▶ [Work instructions]
Beneath this task are records; state how many of their lines hold the word "testis", and nothing else.

Stored items
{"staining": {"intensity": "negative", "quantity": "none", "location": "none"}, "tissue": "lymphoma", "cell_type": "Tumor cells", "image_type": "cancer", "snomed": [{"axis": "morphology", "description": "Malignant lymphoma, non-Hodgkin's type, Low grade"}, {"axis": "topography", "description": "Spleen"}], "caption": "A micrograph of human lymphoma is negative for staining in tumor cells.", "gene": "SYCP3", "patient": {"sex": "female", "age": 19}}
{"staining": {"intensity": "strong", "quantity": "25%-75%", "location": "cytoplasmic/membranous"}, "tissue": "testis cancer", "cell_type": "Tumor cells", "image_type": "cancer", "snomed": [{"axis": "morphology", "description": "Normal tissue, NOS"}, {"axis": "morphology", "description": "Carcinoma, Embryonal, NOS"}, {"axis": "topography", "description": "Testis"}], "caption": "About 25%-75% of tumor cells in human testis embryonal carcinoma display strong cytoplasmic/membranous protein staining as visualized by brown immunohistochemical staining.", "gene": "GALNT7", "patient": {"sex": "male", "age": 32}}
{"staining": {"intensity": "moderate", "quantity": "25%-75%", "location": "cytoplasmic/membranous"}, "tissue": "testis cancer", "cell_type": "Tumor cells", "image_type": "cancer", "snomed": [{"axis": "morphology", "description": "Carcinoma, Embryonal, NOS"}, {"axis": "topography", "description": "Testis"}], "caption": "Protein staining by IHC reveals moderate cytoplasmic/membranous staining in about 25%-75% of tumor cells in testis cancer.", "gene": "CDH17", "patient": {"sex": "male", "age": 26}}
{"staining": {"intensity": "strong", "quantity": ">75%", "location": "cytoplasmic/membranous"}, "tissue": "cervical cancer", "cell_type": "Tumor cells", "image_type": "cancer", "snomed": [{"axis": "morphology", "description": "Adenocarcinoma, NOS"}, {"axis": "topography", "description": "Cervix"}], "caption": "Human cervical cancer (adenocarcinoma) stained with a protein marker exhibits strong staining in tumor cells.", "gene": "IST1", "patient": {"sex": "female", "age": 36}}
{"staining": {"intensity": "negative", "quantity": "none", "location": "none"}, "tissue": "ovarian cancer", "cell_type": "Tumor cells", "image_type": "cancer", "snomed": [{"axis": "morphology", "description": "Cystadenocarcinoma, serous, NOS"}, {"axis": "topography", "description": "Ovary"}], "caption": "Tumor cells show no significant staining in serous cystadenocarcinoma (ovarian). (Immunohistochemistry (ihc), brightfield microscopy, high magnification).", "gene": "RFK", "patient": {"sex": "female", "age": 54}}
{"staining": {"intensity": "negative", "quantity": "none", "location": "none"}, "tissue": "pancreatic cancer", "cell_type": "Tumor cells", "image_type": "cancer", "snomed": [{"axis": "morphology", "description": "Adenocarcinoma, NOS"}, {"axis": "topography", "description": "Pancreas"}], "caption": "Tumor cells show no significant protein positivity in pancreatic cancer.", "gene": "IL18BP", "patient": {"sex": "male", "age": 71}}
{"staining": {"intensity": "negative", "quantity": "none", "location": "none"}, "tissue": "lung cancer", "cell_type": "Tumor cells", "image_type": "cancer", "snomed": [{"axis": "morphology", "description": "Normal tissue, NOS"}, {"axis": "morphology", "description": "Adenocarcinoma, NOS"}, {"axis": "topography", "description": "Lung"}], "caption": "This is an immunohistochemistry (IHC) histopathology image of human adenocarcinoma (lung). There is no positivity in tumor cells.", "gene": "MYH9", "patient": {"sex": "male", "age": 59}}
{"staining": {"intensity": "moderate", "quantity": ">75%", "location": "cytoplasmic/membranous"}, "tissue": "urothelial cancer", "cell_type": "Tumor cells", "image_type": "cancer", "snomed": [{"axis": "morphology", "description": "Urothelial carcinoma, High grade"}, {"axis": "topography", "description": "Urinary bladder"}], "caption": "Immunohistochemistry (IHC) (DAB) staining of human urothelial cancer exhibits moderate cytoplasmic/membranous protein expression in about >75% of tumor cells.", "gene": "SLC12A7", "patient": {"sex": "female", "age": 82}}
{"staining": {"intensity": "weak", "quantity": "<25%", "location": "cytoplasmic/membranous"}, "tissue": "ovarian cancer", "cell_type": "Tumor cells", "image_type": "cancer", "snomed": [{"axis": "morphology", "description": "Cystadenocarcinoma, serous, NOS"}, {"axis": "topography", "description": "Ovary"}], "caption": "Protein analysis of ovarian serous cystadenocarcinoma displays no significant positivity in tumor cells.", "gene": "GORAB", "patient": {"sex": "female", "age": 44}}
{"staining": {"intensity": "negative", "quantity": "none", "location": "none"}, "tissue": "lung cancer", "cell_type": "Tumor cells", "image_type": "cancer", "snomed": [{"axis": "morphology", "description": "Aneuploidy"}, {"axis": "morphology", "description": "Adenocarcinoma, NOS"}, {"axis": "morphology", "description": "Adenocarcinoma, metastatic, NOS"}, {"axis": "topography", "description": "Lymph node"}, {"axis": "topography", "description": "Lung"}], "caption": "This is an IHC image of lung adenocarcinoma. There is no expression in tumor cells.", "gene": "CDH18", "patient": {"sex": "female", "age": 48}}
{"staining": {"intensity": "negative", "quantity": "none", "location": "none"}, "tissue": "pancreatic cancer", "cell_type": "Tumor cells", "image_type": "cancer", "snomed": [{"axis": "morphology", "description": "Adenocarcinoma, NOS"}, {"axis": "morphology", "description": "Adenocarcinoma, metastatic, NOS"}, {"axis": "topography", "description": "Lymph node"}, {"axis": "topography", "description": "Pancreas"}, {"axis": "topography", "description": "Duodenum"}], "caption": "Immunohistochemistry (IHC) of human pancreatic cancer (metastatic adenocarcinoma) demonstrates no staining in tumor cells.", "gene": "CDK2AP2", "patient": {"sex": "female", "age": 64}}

▶ [Written response]
2